• **STATED PROBLEM A**: Please extract the portion of the AWS Lambda post between "Easier sharing of" and "let’s get to it!", inclusive.
• **STATED PROBLEM B**: Write the next part of the AWS Lambda post, picking up after its final sentence.

start PASSAGE

AWS Lambda: Testing the Waters
Monday, January 5 2015

In a previous post I waxed poetic about the potential of AWS Lambda. Now it’s time to actually use it.

As this is a “testing the waters” post, we won’t be building anything particularly useful or production-ready. Instead, we will work towards implementing one of the very first ideas I had for a Lambda function: running GitHub Gists in the cloud. This strikes me as interesting for several reasons:

Instant decoupled versioning. Currently Lambda’s versioning system is at best n+1 and at worst nonexistent, whereas Gists are backed by git and separated from the AWS infrastructure.
Consolidation of one-off Lambda functions into a single “uber-function” …rather than manage dozens of Lambda functions that do silly things like MD5-hash a string or add two numbers.
Easier sharing of public functionality. Letting other people run your Lambda functions entails the horrors of IAM roles. On the other hand, everyone can see your public Gists.
All the other benefits of GitHub (sharing, comments, forking, etc.) for Lambda. Hooray!

Alright, let’s get to it!

Step 1: Running Arbitrary Code

NOTE: Whenever you hear something like “arbitrary code” in the context of JavaScript, it usually means eval() (or something like it) is involved. It should go without saying that careless use of eval() is a really bad thing. But we’ll be careful.

As we will basically be pulling in code from a URL and then evaluating it against some arguments, it makes sense to first construct a system for evaluating functions stored as strings. Once this is done, we can replace the string with the result of a GET request to GitHub’s Gist API.

end PASSAGE
start GIVEN RECORDS

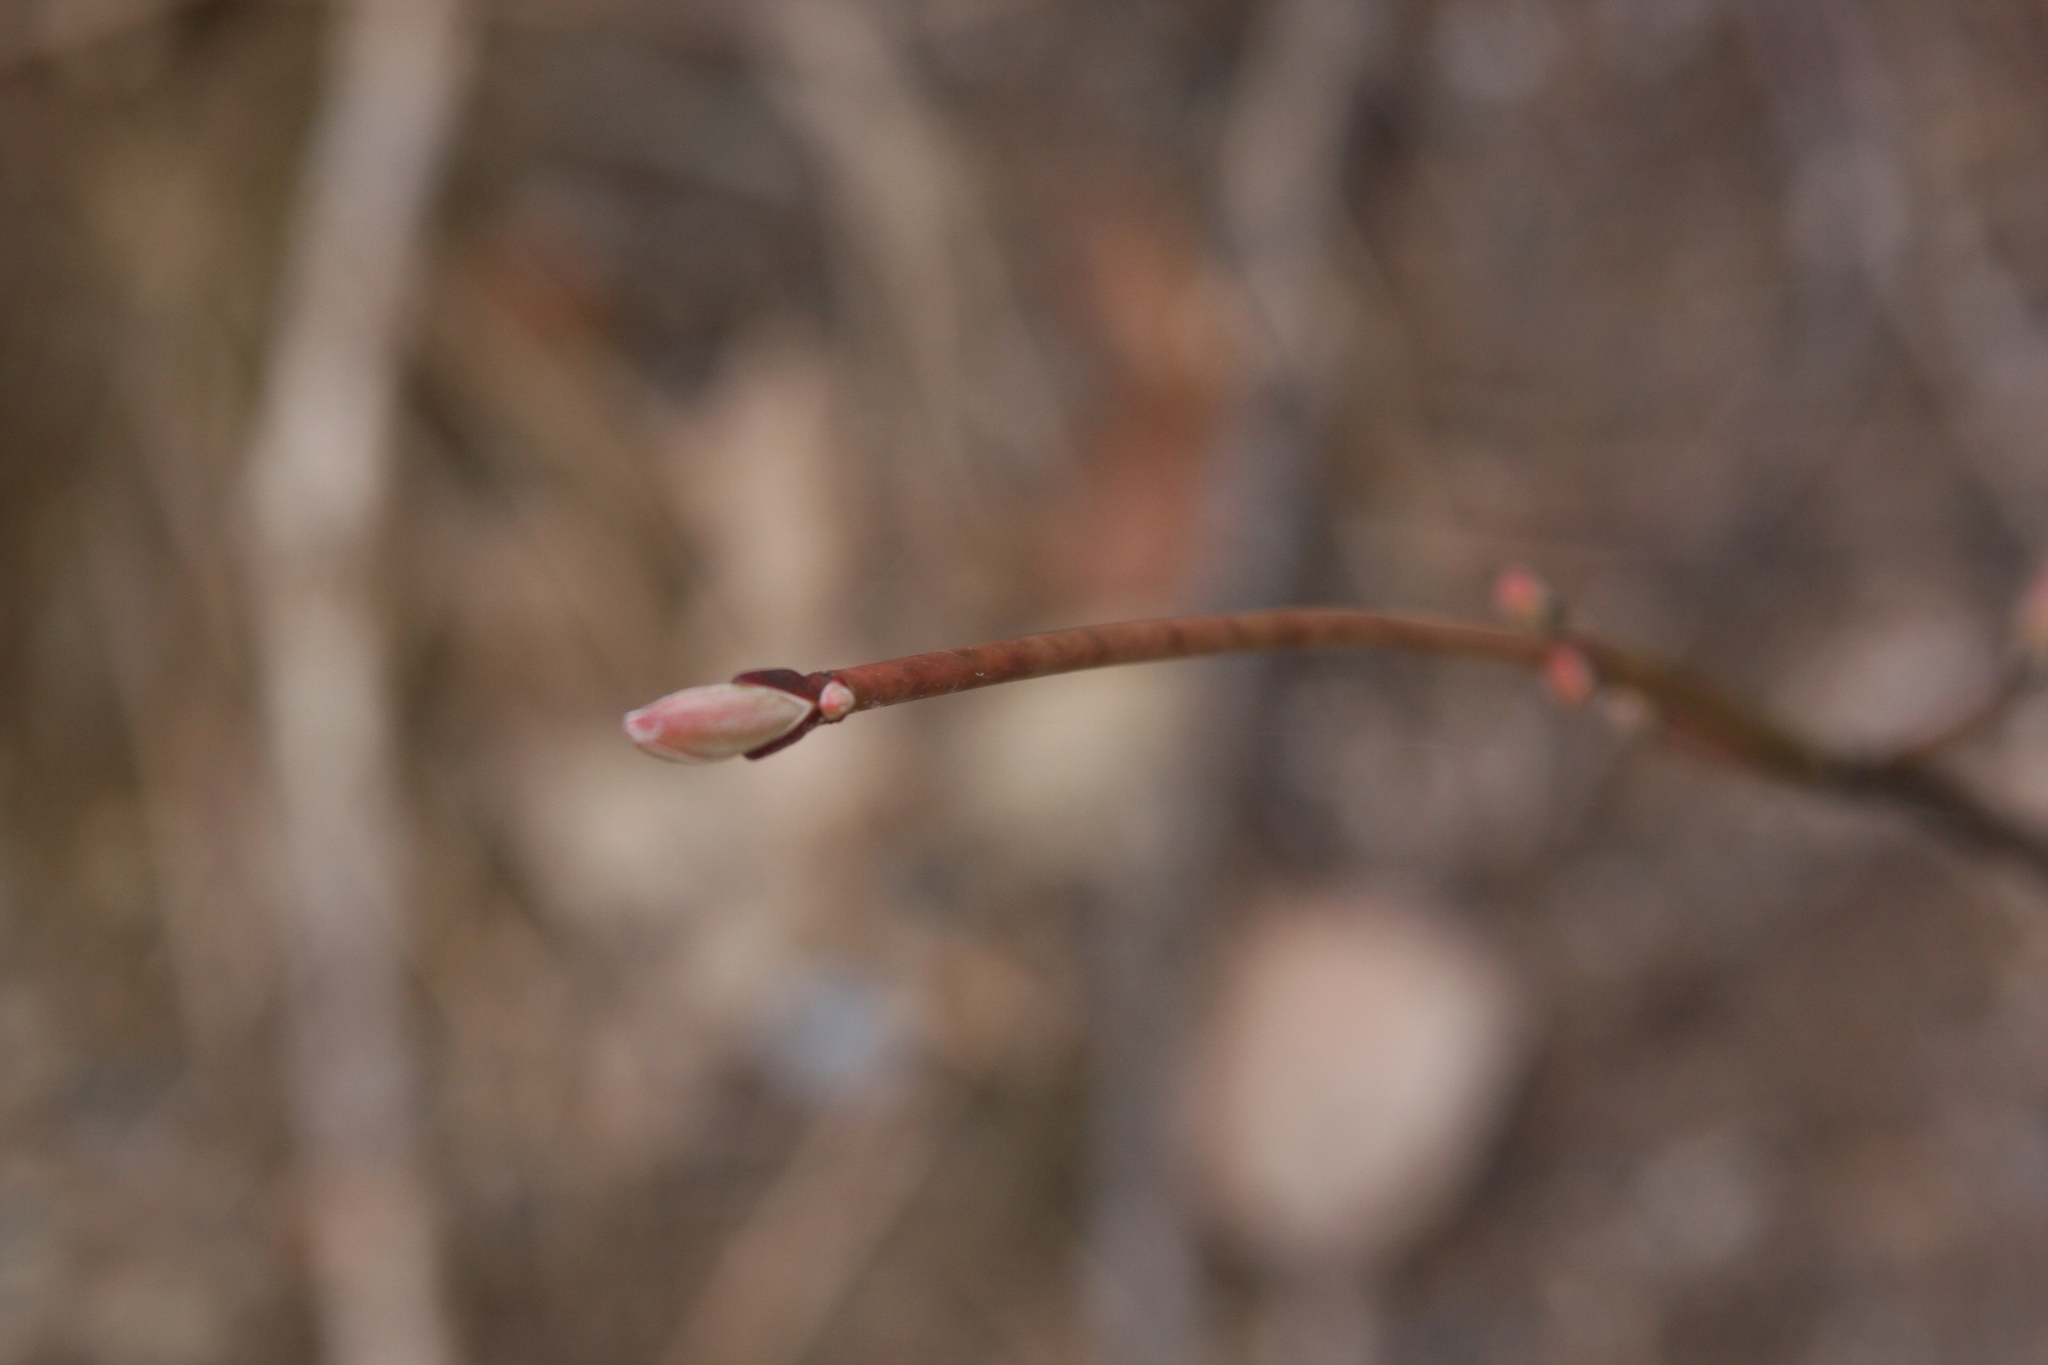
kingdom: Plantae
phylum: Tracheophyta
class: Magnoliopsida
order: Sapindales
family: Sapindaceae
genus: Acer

end GIVEN RECORDS
start GIVEN RECORDS

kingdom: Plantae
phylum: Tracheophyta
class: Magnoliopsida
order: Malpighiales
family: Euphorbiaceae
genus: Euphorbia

end GIVEN RECORDS

• **TASK OUTPUT A**:
Easier sharing of public functionality. Letting other people run your Lambda functions entails the horrors of IAM roles. On the other hand, everyone can see your public Gists.
All the other benefits of GitHub (sharing, comments, forking, etc.) for Lambda. Hooray!

Alright, let’s get to it!

• **TASK OUTPUT B**:
Before going any further, we need to define a protocol for how these Gists will be structured and evaluated. Initially I considered simply storing the entire function in the Gist and passing args in as an array, which requires a straightforward eval() and apply(). However, this presented several problems. The first was that eval() does not return the evaluated code — or even an AST of it — but rather injects it into the current scope. This means that there would be no way to bind the function to a callable variable short of prepending var f = to the string, but doing so requires knowing how the function was defined. The second problem was that managing the args as an array independent of calling the function just felt weird. In other words, I needed some way to “match” the args to their application — i.e. a dictionary.

My solution was to store only the function body in the Gist and use an argument dictionary instead of an array. What does this mean? Well, suppose I have a function like this:

var add = function(a, b) {
    return a + b;
};

Then my Gist would be:

return a + b;

And my arguments would be something like the following:

{
    "a": 5,
    "b": 3
}

Note that although this restricts the Gist to one function body, you can still do remarkable things in a single JavaScript function thanks to function closures.

Whew! I think it’s about time to get to some coding. First, create a new Lambda function from the AWS Console (don’t worry about the code for now as you can always edit it later; just use one of the default samples) and navigate to the editing view by clicking the Edit/Test button. From here, you can modify your code and test it out by invoking it with manual events, then see the results in realtime.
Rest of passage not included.